The Paralympic Team Trials give athletes a feel for what the competitive experience will be like in Rio de Janeiro later this summer. But, athletes are not the only ones benefiting from the trials. Student journalists also have the opportunity to hone their skills and expectations during the trials in preparation for their own experiences in Rio de Janeiro.
That was the opportunity for three Grady College students who traveled to Charlotte, North Carolina, early July to cover the Paralympic Team Trials in track and field and swimming.
Photojournalism students Jenn Finch, a journalism major from Woodstock, Georgia, and Casey Sykes, an entertainment and media studies major from Augusta, Georgia, were joined by Grady Sports Media student Kendra Hansey, a statistics major from Athens, Georgia, to report on the trials. They gained experience by writing features and taking pictures that were offered to the Associated Press and other media.
Finch, Sykes and Hansey will travel with six other Grady College students and professors Vicki Michaelis, the John Huland Carmical Chair in Sports Journalism & Society, and Mark Johnson, senior lecturer in journalism, to cover the Paralympics September 4-13.
“Having the opportunity to go to the trials and experience it and start to see how major events like this work was invaluable,” said Johnson, who helped coordinate the trip to Charlotte. “This was an opportunity for some of them to get a little taste of it and sort of ramp up to it and practice a little bit.”
The students all agreed that the biggest benefit of their trip to cover the trials was starting to establish relationships with some of the athletes that hopefully will continue to grow in Rio de Janeiro.
“The biggest surprise to me was how the athletes were very accessible,” said Hansey. “They were all extremely friendly. Covering the Paralympic trials gave me the advantage of introducing myself in advance to some of the athletes and coaches we will most likely write about. Hopefully this will work to my advantage in Rio when I need to talk to them for a story. The trials also helped me figure out how to ask the important questions in a limited amount of time.”
Finch agreed. “I am really excited to see the athletes that I covered in Charlotte who are continuing on to Rio. It’s awesome to be able to document so much of their journeys.”
Getting to know the stories of the athletes is especially important in covering the Paralympics.

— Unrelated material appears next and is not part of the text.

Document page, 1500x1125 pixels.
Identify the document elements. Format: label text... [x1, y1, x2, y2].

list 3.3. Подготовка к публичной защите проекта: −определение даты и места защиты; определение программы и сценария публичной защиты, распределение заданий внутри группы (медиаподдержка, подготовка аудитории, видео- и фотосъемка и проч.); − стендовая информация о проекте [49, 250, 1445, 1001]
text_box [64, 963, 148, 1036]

“There’s not as much a demand for the who won, who lost, play-by-play type stories on the Paralympics,” Johnson explained in comparison to the Olympics. “It’s much more about the characters and the personalities and the technology that’s involved. So the students will be focusing much more on the individual athletes as opposed to their athletic performances and looking at the deeper stories.”
The other advantage of sending the students to Charlotte was that it gave the Associated Press an opportunity to see what the kids are capable of producing. The students will be supplying stories and photographs to the Association Press during the Paralympics for potential distribution through its outlets.
“The fact that the Washington Post ended up picking up a byline story and multiple photos from theses students says an awful lot,” Johnson said of the trial run.
Several media outlets distributed their work including photography by Sykes in the Washington Post, a feature by Hansey in the Washington Post and a picture by Finch along with a feature by Hansey in the United Kingdom’s Daily Mail.
“I'm sure I sound like a rookie, but when I realized that my photo was on USA Today and that so many people were going to see this story and read about the Paralympics, that felt pretty awesome,” said Finch about the rewards of the Charlotte trip.
The students were joined at the team trials by two faculty members from Penn State, Curt Chandler and John Affleck, who advised them. Three Penn State students were also in Charlotte covering the trials. Penn State will also send a team to report in Rio de Janeiro.
Sykes, Finch and Hansey all agreed that their experiences were enriched by working with the Penn State students and faculty.
“The Penn State crew was incredible,” Finch said. “We quite literally could not have done it without them.”
Sykes added, “I learned a lot, especially from Curt Chandler. He explained to me that the best photos are often made at the precise moment when something significant happens; this is when emotion is completely raw and involuntary, and therefore, most relatable by nature. It's the same principle that makes candid photos more cherished than yearbook portraits, and it was an invaluable lesson to learn and apply to photojournalism.”
Between now and the trip to Rio de Janeiro in September, all nine Grady students will be gaining advice through a Facebook group and listening to online chats with journalists who have covered the Olympics. The students will be studying how to research stories, look for different angles and gain access to athletes.
Learning to cover the Paralympics is an education on its own. “It’s much more complex than the regular Olympics,” Johnson explained, “because, instead of just having the 100-meter dash where it’s the fastest person to run 100 meters, there’s a whole bunch of different classifications based on disabilities. The students have to learn to sort out all the classifications and piece them together.”
That’s a challenge these students look forward to in Rio de Janeiro.
“One of the things I love most about photojournalism is also a major factor of the Paralympics: variety,” Sykes said. “There are so many events that I didn't even know existed until recently that are so intensely interesting, so I'm excited to visually translate that experience to others. I expect it will be difficult to get bored.”